Bir tek dostu bile olmayan, kabuğuna çekilmiş biri olarak yaşayan Baron’a hiç mektup gelmezdi. Hemen aklına kötü şeyler geldi ki bunun için de geçerli nedenleri vardı. Rahatını kaçıran bu mektubu kim yazmış olabilirdi?

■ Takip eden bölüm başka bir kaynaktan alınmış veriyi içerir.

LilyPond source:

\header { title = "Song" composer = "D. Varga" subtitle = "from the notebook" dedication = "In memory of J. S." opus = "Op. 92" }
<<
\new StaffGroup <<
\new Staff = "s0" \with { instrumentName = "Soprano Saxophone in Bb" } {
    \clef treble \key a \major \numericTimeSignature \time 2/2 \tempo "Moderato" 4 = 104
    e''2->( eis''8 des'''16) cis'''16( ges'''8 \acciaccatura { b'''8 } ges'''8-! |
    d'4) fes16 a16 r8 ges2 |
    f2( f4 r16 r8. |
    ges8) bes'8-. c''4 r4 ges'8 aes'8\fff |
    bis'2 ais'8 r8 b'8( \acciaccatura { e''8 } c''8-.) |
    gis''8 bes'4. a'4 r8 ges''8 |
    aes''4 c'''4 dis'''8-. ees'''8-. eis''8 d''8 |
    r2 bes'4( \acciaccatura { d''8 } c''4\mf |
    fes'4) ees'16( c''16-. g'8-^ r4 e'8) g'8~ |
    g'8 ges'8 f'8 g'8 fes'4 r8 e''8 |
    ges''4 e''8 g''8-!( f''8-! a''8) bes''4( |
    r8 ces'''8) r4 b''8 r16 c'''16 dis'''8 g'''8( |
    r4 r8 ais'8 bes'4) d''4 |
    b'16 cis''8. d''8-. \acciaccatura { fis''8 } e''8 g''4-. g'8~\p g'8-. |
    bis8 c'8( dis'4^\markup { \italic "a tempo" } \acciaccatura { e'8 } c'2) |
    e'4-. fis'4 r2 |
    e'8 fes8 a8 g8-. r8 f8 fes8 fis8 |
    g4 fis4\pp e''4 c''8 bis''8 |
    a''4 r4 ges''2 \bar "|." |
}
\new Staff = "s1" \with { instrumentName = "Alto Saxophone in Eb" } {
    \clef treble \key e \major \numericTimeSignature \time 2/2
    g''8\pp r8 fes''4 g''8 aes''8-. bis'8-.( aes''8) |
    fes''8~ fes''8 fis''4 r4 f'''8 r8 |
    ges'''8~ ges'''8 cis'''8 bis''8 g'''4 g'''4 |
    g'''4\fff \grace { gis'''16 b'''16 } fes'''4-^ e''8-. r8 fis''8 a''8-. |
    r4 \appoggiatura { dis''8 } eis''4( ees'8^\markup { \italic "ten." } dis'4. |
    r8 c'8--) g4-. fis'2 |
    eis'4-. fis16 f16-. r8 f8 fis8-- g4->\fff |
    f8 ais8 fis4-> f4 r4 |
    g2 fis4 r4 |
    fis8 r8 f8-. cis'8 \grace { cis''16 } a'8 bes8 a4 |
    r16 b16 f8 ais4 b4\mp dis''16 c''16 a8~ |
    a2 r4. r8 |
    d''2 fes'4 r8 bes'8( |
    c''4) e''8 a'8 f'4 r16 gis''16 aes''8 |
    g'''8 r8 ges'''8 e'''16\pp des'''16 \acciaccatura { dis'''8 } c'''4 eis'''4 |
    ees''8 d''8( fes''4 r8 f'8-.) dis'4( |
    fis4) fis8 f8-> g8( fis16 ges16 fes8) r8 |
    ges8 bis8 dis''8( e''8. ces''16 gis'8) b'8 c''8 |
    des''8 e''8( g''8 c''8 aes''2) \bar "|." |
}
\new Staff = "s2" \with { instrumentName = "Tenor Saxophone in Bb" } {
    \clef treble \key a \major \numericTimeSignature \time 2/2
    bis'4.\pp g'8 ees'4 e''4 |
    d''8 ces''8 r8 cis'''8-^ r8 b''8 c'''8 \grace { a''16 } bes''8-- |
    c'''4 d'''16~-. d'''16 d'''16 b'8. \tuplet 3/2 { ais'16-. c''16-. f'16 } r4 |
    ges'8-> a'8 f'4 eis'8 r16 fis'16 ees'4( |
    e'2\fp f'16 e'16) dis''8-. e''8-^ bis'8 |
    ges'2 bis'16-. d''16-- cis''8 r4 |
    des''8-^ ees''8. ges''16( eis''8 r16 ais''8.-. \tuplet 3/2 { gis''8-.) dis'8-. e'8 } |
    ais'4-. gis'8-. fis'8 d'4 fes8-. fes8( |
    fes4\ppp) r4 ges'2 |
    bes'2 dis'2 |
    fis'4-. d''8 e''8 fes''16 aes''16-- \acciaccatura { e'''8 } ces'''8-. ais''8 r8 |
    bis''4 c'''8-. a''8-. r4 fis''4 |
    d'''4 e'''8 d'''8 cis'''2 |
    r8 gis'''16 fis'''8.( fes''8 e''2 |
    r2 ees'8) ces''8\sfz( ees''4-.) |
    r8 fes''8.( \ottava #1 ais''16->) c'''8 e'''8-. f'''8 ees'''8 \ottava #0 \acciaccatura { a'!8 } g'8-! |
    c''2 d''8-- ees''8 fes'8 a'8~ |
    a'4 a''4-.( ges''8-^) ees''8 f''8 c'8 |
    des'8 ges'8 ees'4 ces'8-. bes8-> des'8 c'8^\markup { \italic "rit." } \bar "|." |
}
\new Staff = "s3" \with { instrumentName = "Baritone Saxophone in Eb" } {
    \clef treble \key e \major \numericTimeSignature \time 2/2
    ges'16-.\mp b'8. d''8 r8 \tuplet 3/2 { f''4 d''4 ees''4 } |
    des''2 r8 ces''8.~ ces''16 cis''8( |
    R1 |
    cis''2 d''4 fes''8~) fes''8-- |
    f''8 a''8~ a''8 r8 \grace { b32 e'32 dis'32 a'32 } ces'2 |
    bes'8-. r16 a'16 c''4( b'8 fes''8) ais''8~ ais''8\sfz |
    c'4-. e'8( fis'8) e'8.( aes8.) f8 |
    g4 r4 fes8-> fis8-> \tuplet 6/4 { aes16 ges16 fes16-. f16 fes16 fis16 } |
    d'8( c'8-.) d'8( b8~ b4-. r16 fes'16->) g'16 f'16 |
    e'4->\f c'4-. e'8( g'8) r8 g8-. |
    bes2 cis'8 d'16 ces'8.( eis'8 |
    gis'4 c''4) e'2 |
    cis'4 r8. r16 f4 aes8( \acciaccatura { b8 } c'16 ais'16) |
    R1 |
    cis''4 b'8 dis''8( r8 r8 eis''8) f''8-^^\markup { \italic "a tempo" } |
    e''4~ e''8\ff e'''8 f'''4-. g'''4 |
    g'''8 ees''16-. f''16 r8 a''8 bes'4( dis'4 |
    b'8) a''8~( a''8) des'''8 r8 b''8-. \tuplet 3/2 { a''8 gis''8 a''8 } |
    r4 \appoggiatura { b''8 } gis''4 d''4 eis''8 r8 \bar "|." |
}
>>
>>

“İmzanız gerekiyor, baron hazretleri.”
Endişeyle imzaladı. Sonra mektubu aldı ve postacı gözden kayboluncaya kadar bekledi. Bir aşağı bir yukarı dolaştıktan sonra köprünün korkuluğuna dayanarak zarfı yırtıp açtı. İçinden dört köşe bir kâğıt çıktı. Başlığı elle yazılmıştı: “Santé Hapishanesi, Paris. İmza: Arsen Lüpen.”
Sayın Baron Cahorn,
İki salonu birleştiren koridorda Philippes de Champaigne’in bir resmi asılı; kalitesi fevkalade ve çok hoşuma gidiyor. İki tane Rubens’iniz de tam benim zevkime göre, keza Watteau’nun ufak tablosu. Sağ
taraftaki salonda VIII. Louis’nin yemek takımı masası, Beauvais’nin duvar halıları, imparatorluk devrinden kalma ‘Jacob’ imzalı komodin ve Rönesans devrine ait bir sandık var.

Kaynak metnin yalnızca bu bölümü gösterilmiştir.